Eğitim uzmanı kime mi denir? Hiç üşenmem açıklarım: Öncelikle yazın bir kenara, pedagoji bir bilimdir. Eğitim fakültelerinde araştırmacıların, akademisyenlerin üzerinde çalıştığı, enikonu bilim. Fizik gibi, matematik gibi mesela, anlaştık mı? Türkçesi: Eğitim Bilimi. 

Eğitim konusunda uzman kişilere nasıl ulaşırsınız? Hepinizin twitter hesabı var sayın derbentler, değil mi? Bakın mesela Türkiye’nin en önemli pedagoji hocaları orada, hemen elinizin altında: Prof. Dr. İrfan Erdoğan var örneğin. Derya gibi bir hoca. 4-4’lük eğitim uzmanı. İki tweet atın, kendisine sorun. Dinleyin, anlayın, düşünün, sonra yine kendi cümlelerinizle damıttıklarınızı yazın. Uyduruk sloganlardan daha güzel bir yazı çıkar ortaya, emin olun.

***

Eğitimi, öğretmenliği, eğitim yöneticiliğini hafife almak affedilir bir hata değildir. Hele birçok kişinin okuduğu, kanaat önderi sayılabilecek köşe yazarlarının eğitim konusunu ciddiyetsizce ele alması, tam da eleştirdikleri sonuçları doğurabilir.

Kalabalıklara sesini duyurma imkânı olanlar seçtikleri yönteme ve üsluba dikkat etmelidirler. Siyasetçiler, köşe yazarları, dernek – vakıf başkanları eğitim hususunda fütursuzca ahkâm keserse, eğitime ve öğretmene ne vatandaşın saygısı kalır ne de öğrencinin.  

Öğretmen zaten üç kuruş maaş alıyor. İlkokul mezunu bir küçük esnafın bile maddi gücü ondan kat kat fazla. Zaten atama beklerken itibarını, gurunu kurban etti. Bir de güçlülerin saygısızlığı, değer bilmezliği… Etmeyin eylemeyin Allah aşkına. Memleketin ciddiyete ihtiyacı var. Ciddiyete ve bilgiye…
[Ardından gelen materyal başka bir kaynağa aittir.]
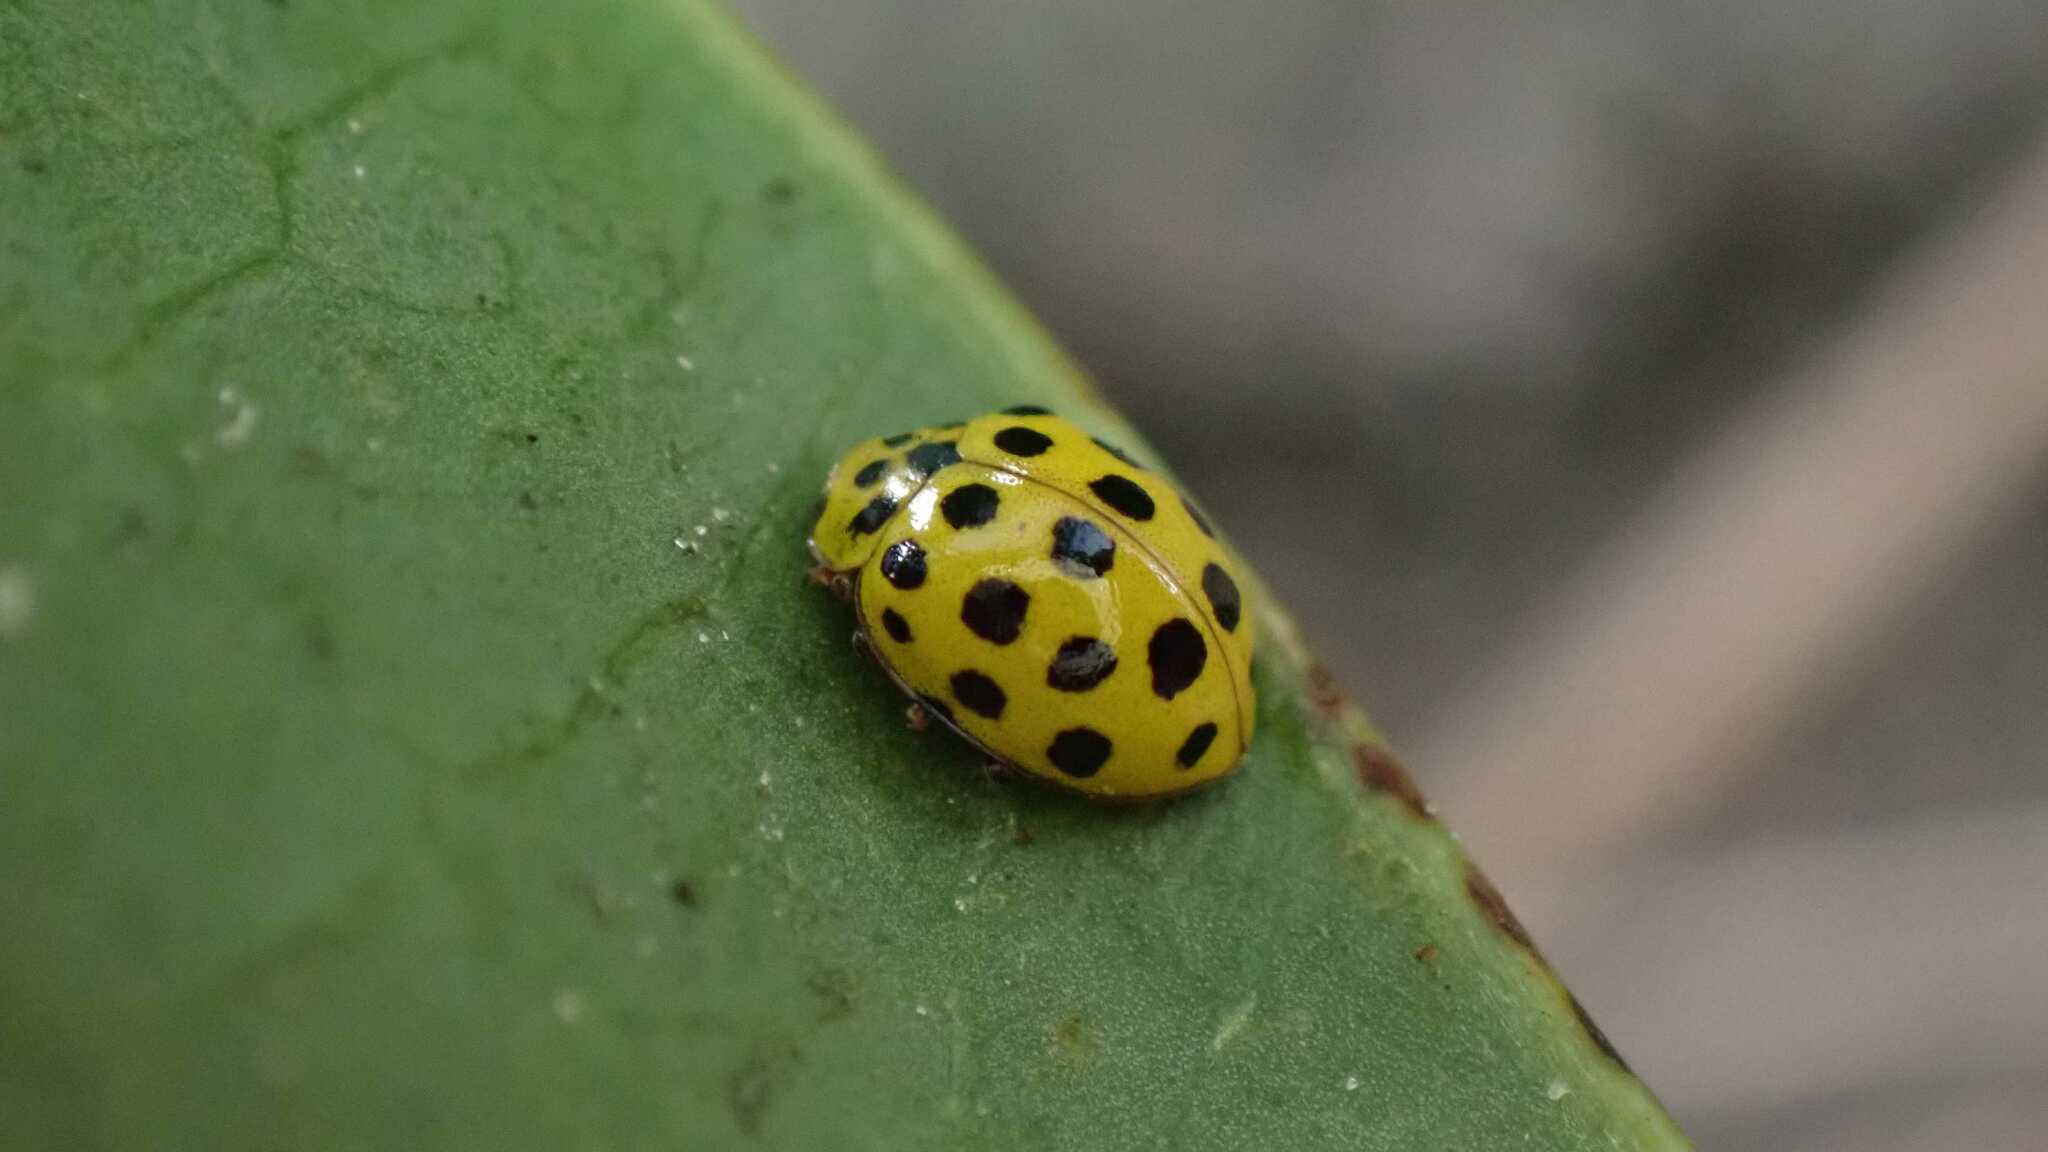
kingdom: Animalia
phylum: Arthropoda
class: Insecta
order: Coleoptera
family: Coccinellidae
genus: Psyllobora
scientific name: Psyllobora vigintiduopunctata
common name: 22-spot ladybird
Eğitim meselelerini iyi bilmelerine rağmen, uzmanlara danışarak kendi sözlerini güçlendirmeyi başaran medya mensupları da var elbet. Örnek olsun diye isimlerini vereceğim: Abbas Güçlü, Nuran Çakmakçı, Ece Karaboncuk mesela… Ortalama bir öğretmenden bile iyi bilirler eğitimi. Buna rağmen hep danışır, hep uzmana başvururlar. Kendilerini eğitime, eğitimciye gösterdikleri saygıdan dolayı kutluyorum. İyi ki varlar.